[Data visualization images]

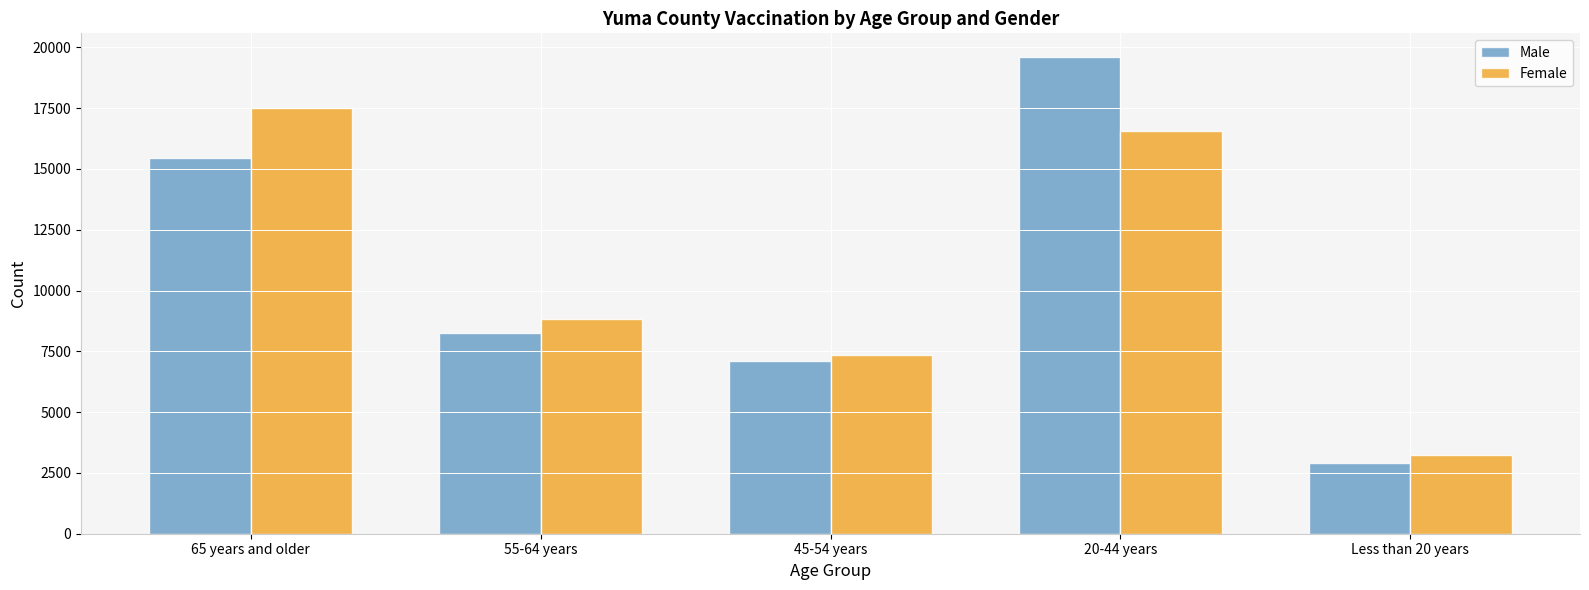

Count the number of data series in this chart.

2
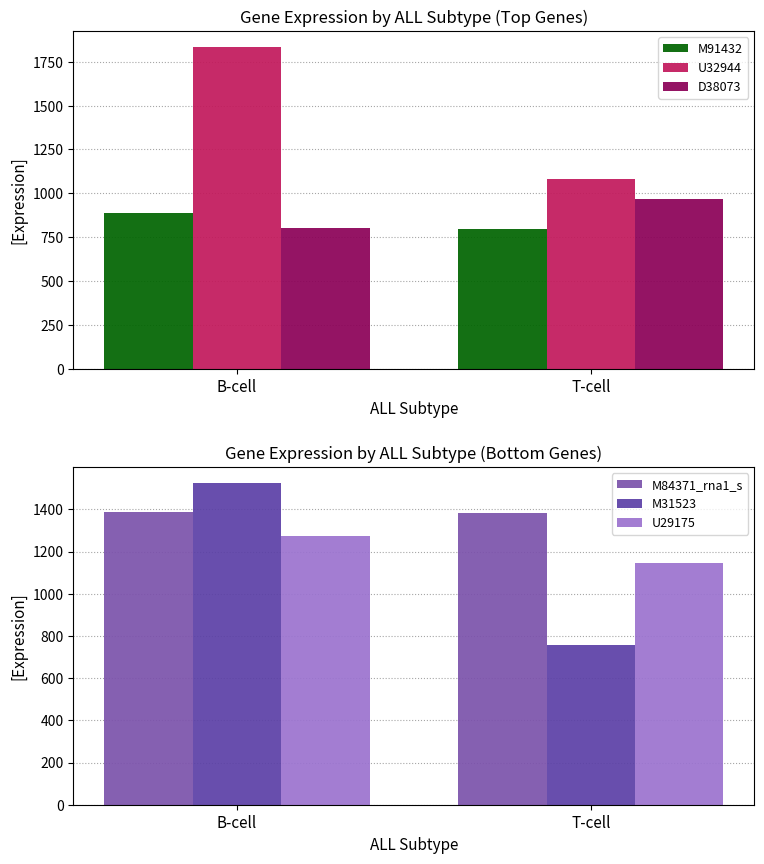

Between B-cell and T-cell, which is larger?

B-cell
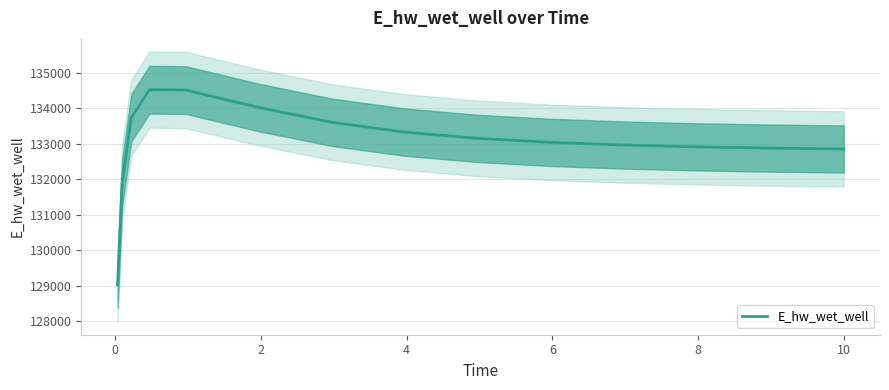

What is the highest value of the E_hw_wet_well series?

134526.5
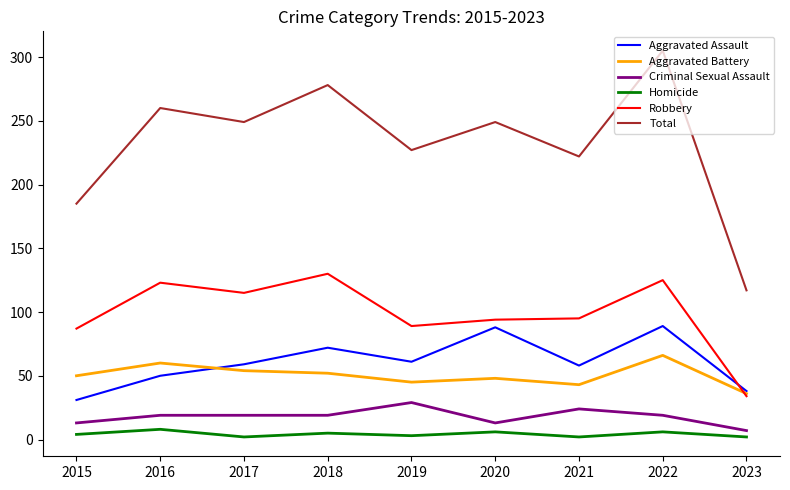

What is the lowest value of the Criminal Sexual Assault series?

7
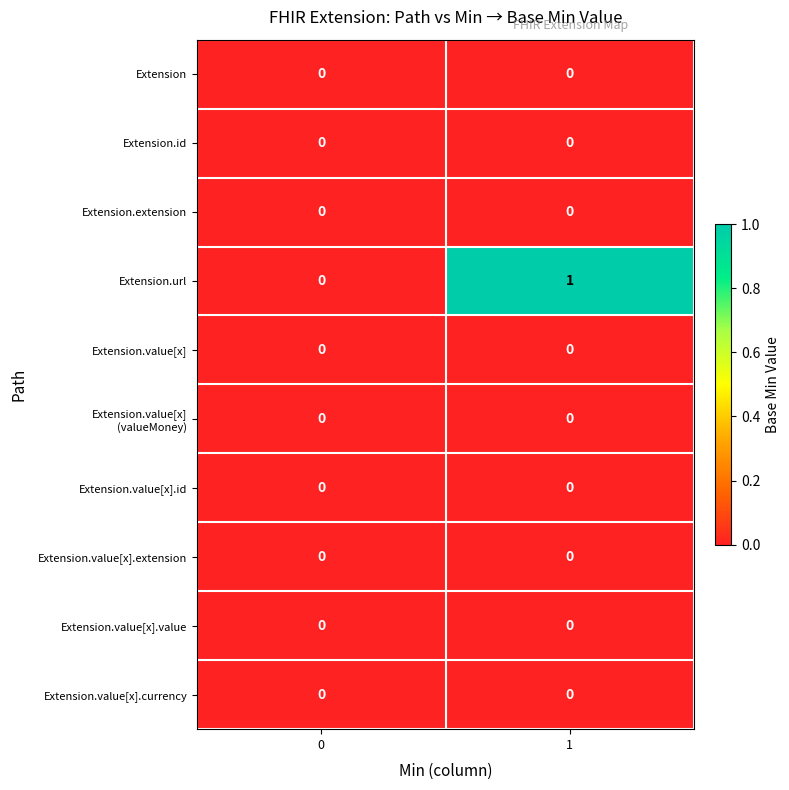

Is the value of Extension.url at 1 greater than the value of Extension.value[x].id at 0?

Yes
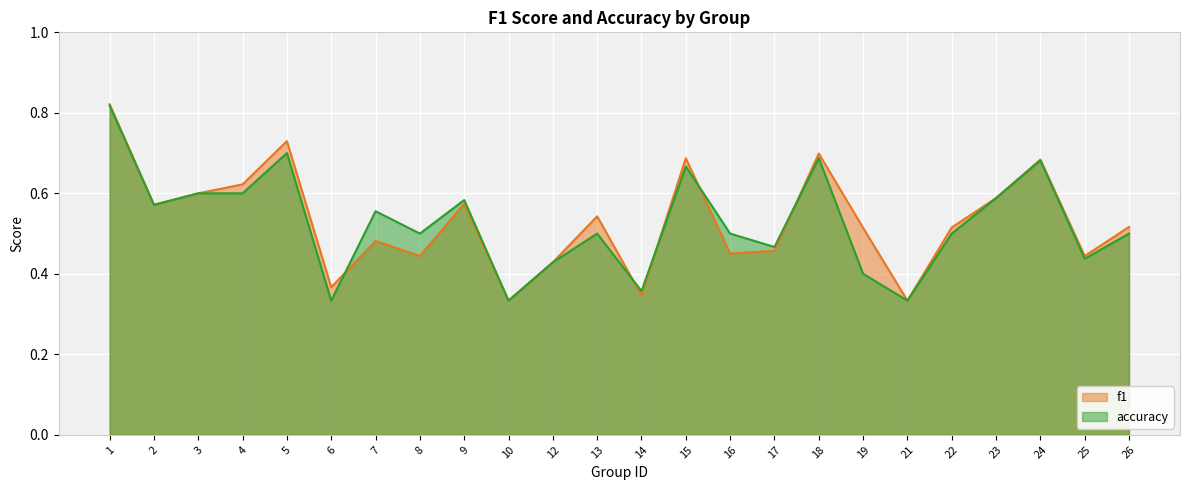

How many distinct data groups are displayed?

2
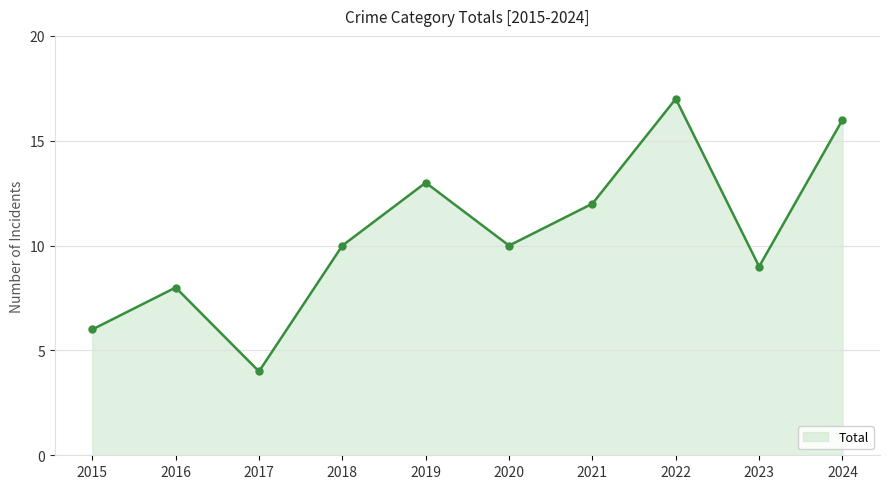

What is the greatest value displayed?

17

Exercise brief:
Rewrite all of the lines above as a numbered list, dropping the blank lines and leaving out the pictures.

Task answer:
1. Count the number of data series in this chart.
2. 2
3. Between B-cell and T-cell, which is larger?
4. B-cell
5. What is the highest value of the E_hw_wet_well series?
6. 134526.5
7. What is the lowest value of the Criminal Sexual Assault series?
8. 7
9. Is the value of Extension.url at 1 greater than the value of Extension.value[x].id at 0?
10. Yes
11. How many distinct data groups are displayed?
12. 2
13. What is the greatest value displayed?
14. 17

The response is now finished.